The extreme weather resulted in the usual travel chaos - nearly 2,700 US flights were cancelled on Tuesday.
More than 500 rail passengers on their way to Chicago were marooned overnight into Tuesday morning in northern Illinois on three Amtrak passenger trains after drifting snow and ice covered the tracks.
The big freeze was even testing the resolve of Canadians, no strangers to cold weather.
Temperatures in parts of Ontario fell to -30C (-22F), causing flights in and out of Pearson International Airport to be halted for several hours on Tuesday morning.
Roads in the cities of Toronto and Ottawa were coated in dangerous black ice.

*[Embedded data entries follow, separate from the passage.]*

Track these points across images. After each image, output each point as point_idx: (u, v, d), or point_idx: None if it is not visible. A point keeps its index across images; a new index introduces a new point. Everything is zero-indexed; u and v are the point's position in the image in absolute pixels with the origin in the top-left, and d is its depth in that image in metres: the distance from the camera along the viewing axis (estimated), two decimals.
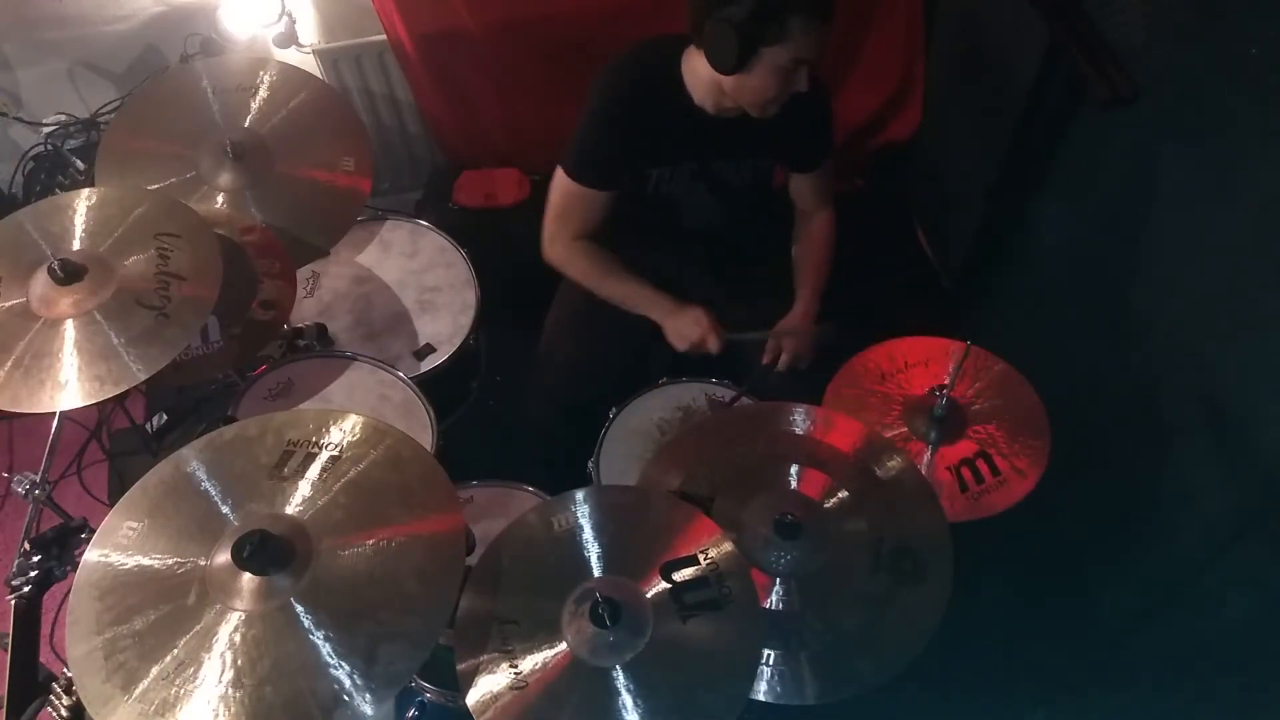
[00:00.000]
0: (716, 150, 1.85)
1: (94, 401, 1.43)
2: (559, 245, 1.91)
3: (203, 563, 1.17)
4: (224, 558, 1.15)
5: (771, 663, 1.28)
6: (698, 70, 1.71)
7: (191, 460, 1.28)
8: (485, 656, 1.19)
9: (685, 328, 1.83)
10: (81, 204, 1.64)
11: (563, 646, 1.19)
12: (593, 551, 1.28)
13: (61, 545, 1.42)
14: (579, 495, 1.34)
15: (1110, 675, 2.06)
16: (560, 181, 1.85)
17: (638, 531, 1.31)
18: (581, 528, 1.31)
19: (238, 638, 1.11)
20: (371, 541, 1.18)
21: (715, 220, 1.99)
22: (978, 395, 1.64)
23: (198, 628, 1.12)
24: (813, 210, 2.00)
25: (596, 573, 1.26)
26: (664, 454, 1.54)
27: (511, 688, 1.17)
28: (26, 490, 1.48)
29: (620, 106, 1.78)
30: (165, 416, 2.28)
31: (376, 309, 2.05)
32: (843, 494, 1.42)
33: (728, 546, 1.27)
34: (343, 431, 1.28)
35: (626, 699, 1.15)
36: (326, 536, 1.18)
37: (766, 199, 2.03)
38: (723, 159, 1.86)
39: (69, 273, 1.49)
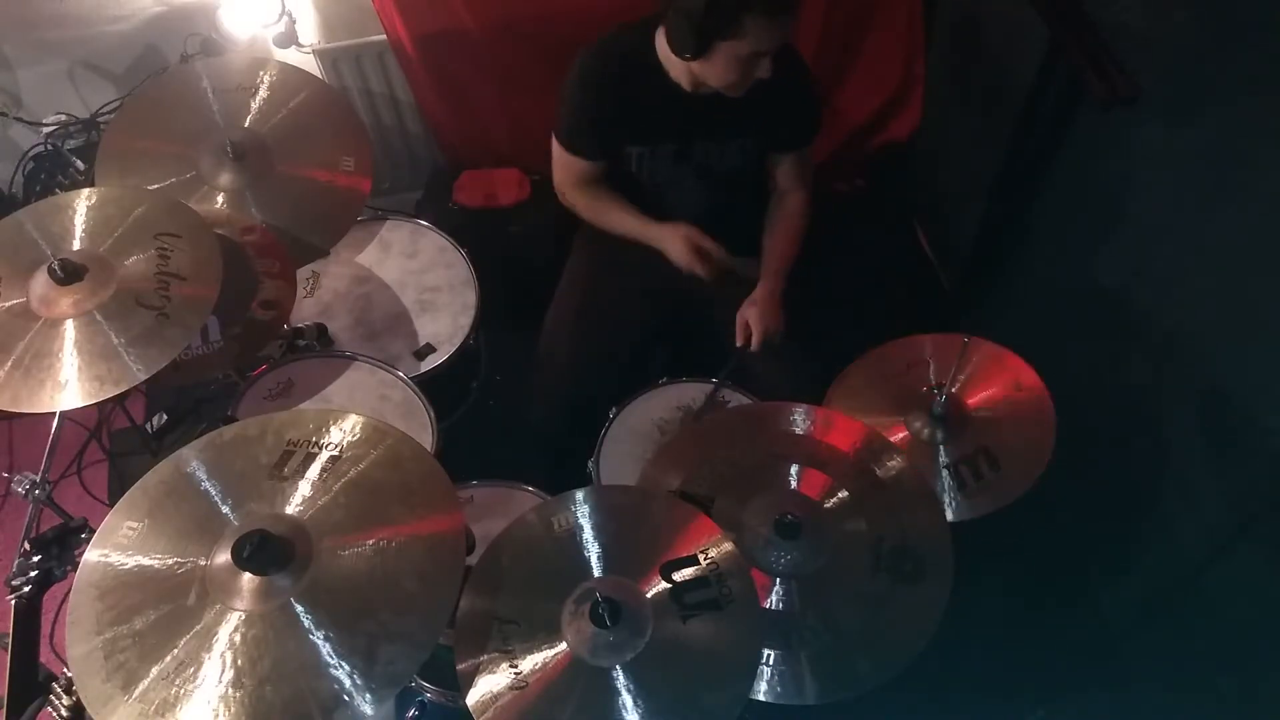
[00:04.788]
0: (696, 131, 1.85)
1: (94, 401, 1.43)
2: (564, 190, 2.01)
3: (203, 563, 1.17)
4: (224, 558, 1.15)
5: (771, 663, 1.28)
6: (669, 49, 1.73)
7: (191, 460, 1.28)
8: (485, 656, 1.19)
9: (675, 248, 1.87)
10: (81, 204, 1.64)
11: (563, 646, 1.19)
12: (593, 551, 1.28)
13: (61, 545, 1.41)
14: (579, 495, 1.34)
15: (1110, 675, 2.06)
16: (554, 145, 1.93)
17: (638, 531, 1.31)
18: (581, 528, 1.31)
19: (238, 638, 1.11)
20: (371, 541, 1.18)
21: (702, 208, 1.98)
22: (979, 392, 1.63)
23: (198, 628, 1.12)
24: (788, 189, 2.00)
25: (596, 573, 1.26)
26: (664, 454, 1.54)
27: (511, 688, 1.17)
28: (26, 490, 1.48)
29: (597, 81, 1.81)
30: (165, 416, 2.27)
31: (376, 309, 2.05)
32: (843, 494, 1.42)
33: (728, 546, 1.27)
34: (343, 431, 1.28)
35: (626, 699, 1.15)
36: (326, 536, 1.18)
37: (757, 191, 2.02)
38: (704, 140, 1.86)
39: (69, 273, 1.49)
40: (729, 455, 1.49)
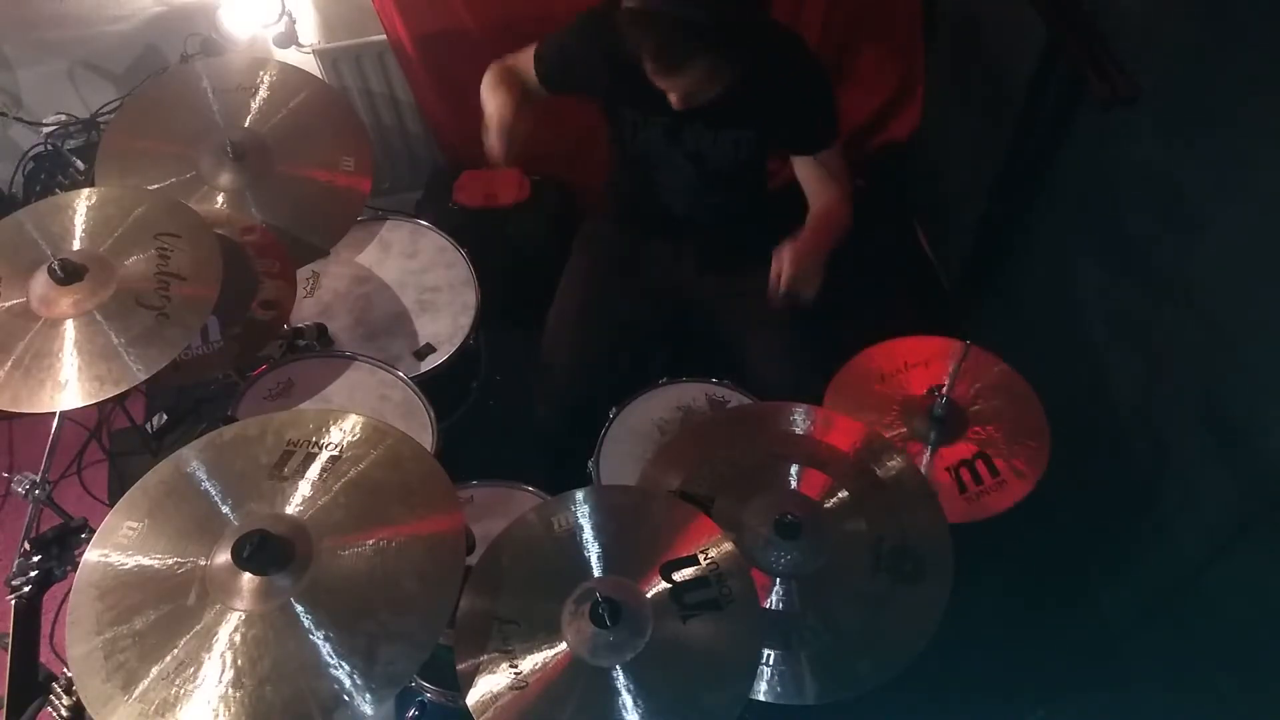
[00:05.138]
0: (688, 112, 1.79)
1: (94, 401, 1.43)
2: (502, 64, 1.94)
3: (203, 563, 1.17)
4: (224, 558, 1.15)
5: (771, 663, 1.28)
6: None
7: (191, 460, 1.28)
8: (485, 656, 1.19)
9: (490, 135, 1.88)
10: (81, 204, 1.64)
11: (563, 646, 1.19)
12: (593, 551, 1.28)
13: (61, 545, 1.42)
14: (579, 495, 1.34)
15: (1110, 675, 2.06)
16: (529, 48, 1.92)
17: (638, 531, 1.31)
18: (581, 528, 1.31)
19: (238, 638, 1.11)
20: (371, 541, 1.18)
21: (693, 191, 1.96)
22: (977, 396, 1.64)
23: (198, 628, 1.12)
24: (818, 193, 1.91)
25: (596, 573, 1.26)
26: (664, 454, 1.54)
27: (511, 688, 1.17)
28: (26, 490, 1.48)
29: (605, 28, 1.78)
30: (165, 416, 2.28)
31: (376, 309, 2.05)
32: (843, 494, 1.42)
33: (728, 546, 1.27)
34: (343, 431, 1.28)
35: (626, 699, 1.15)
36: (326, 536, 1.18)
37: (757, 189, 2.01)
38: (696, 123, 1.84)
39: (69, 273, 1.49)
40: (729, 455, 1.49)
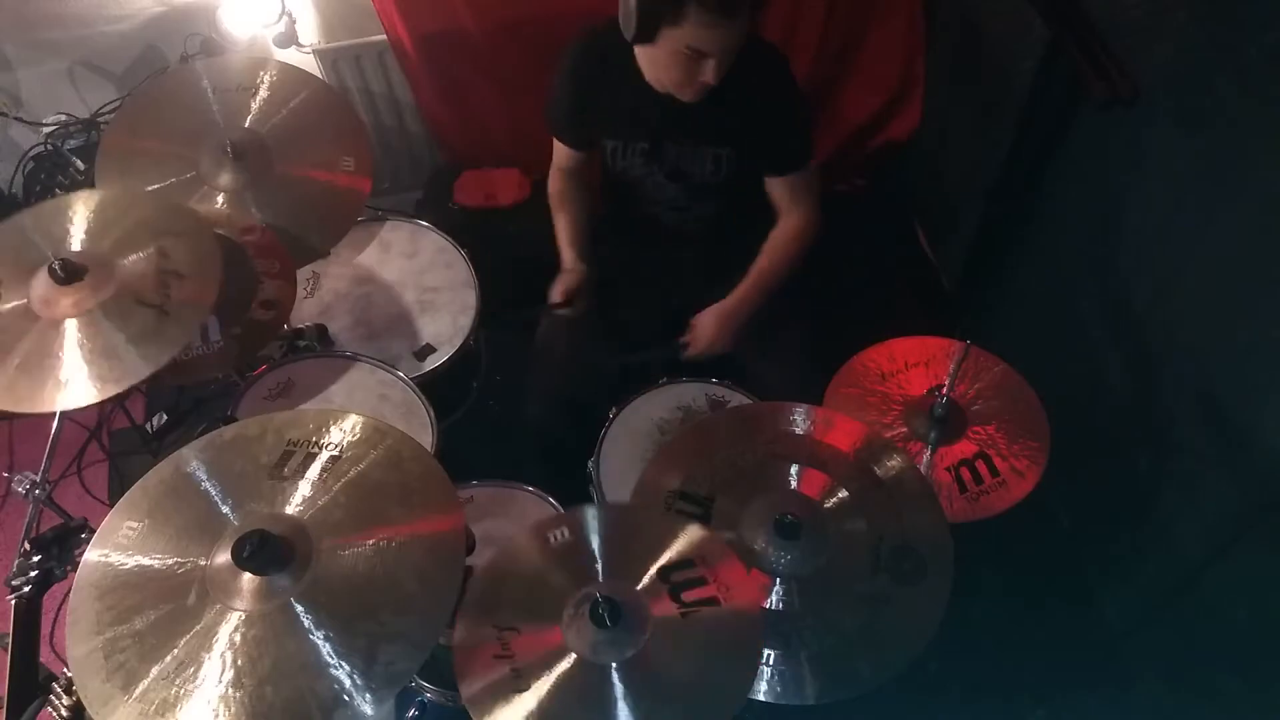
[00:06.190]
0: (666, 132, 1.83)
1: (94, 401, 1.43)
2: (552, 170, 2.05)
3: (203, 563, 1.17)
4: (224, 558, 1.15)
5: (771, 663, 1.28)
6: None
7: (191, 460, 1.28)
8: (485, 657, 1.19)
9: (561, 280, 1.94)
10: (82, 204, 1.64)
11: (563, 646, 1.19)
12: (593, 559, 1.28)
13: (61, 545, 1.42)
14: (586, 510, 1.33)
15: (1110, 675, 2.06)
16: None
17: (635, 540, 1.30)
18: (581, 540, 1.30)
19: (238, 638, 1.11)
20: (371, 541, 1.18)
21: (672, 211, 1.97)
22: (977, 396, 1.64)
23: (198, 628, 1.12)
24: (782, 212, 1.95)
25: (596, 576, 1.26)
26: (664, 454, 1.54)
27: (511, 688, 1.17)
28: (26, 490, 1.48)
29: (581, 70, 1.84)
30: (165, 416, 2.28)
31: (376, 309, 2.05)
32: (843, 494, 1.42)
33: (725, 547, 1.26)
34: (343, 431, 1.28)
35: (627, 698, 1.15)
36: (326, 536, 1.18)
37: (750, 197, 2.01)
38: (674, 143, 1.85)
39: (69, 272, 1.49)
40: (729, 455, 1.49)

Freezing temperatures were recorded even in usually mild southern states.
In northern Florida temperatures briefly dropped below freezing.
Atlanta, Georgia, was 25 degrees below average for this time of year.
"I didn't think the South got this cold," Marty Williams, a homeless man in the city, told the Associated Press news agency.
"That was the main reason for me to come down from up North, from the cold, to get away from all that stuff."
People in the Midwest are still digging out from two massive snow storms recently which dumped more than 2ft (61cm) of snow.
A reprieve is expected soon, however, with forecasters predicting temperatures above freezing for much of the US in the coming days.